Copy word for word the part of the Maskelyne & Cooke passage from "The story I" up to and including "the United States.".

* _DOCUMENT PASSAGE_:
•••

Maskelyne & Cooke: the early years

This is a modified script of a talk which I gave at the European Magic History Congress in
Hamburg on 31 August 2013.

The story I have to tell you involves two pairs of entertainers: Maskelyne & Cooke and the
Davenport Brothers. Maskelyne & Cooke were magicians who came from Cheltenham in
England; the Davenport Brothers were fake spiritualists who came from the United States.
I’ll start by introducing the Davenport Brothers.

They came to London in 1864 and caused an enormous


amount of public interest. Initially they gave public and
private séances in London, but they soon began to appear
in the provinces. Many entertainers jumped on the
Davenport Brothers bandwagon, and Maskelyne & Cooke
were among them.

This poster illustrates a Davenport Brothers


seance. The brothers were tied up in their
cabinet – as we see here. The three doors
were closed and strange things began to
happen – hands appeared at the hole in the
centre door, bells rang inside the cabinet, a
tambourine rattled. The centre door opened
suddenly and objects came flying out. Each
time the side doors were opened, the two
brothers were found securely tied up – as if
nothing had happened. A public séance
might last two hours, so in effect it was a full-
evening show.

•••

* _GIVEN RECORDS_:
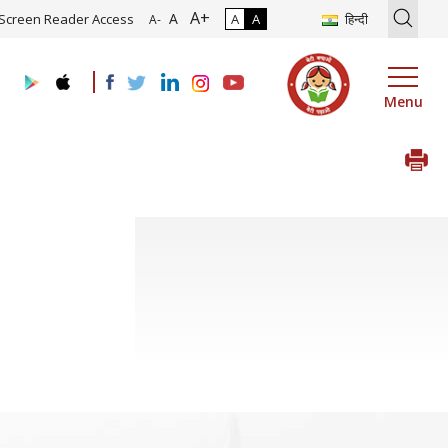
A+
ion of Roadmap and Implementation of Digital Transformation (Indus
A
Screen Reader Access
A
A
हिन्दी
A-
Menu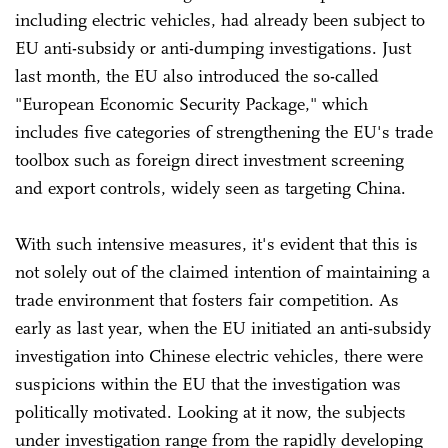
including electric vehicles, had already been subject to
EU anti-subsidy or anti-dumping investigations. Just
last month, the EU also introduced the so-called
"European Economic Security Package," which
includes five categories of strengthening the EU's trade
toolbox such as foreign direct investment screening
and export controls, widely seen as targeting China.
With such intensive measures, it's evident that this is
not solely out of the claimed intention of maintaining a
trade environment that fosters fair competition. As
early as last year, when the EU initiated an anti-subsidy
investigation into Chinese electric vehicles, there were
suspicions within the EU that the investigation was
politically motivated. Looking at it now, the subjects
under investigation range from the rapidly developing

•••

* _RESULT BELOW_:
The story I have to tell you involves two pairs of entertainers: Maskelyne & Cooke and the
Davenport Brothers. Maskelyne & Cooke were magicians who came from Cheltenham in
England; the Davenport Brothers were fake spiritualists who came from the United States.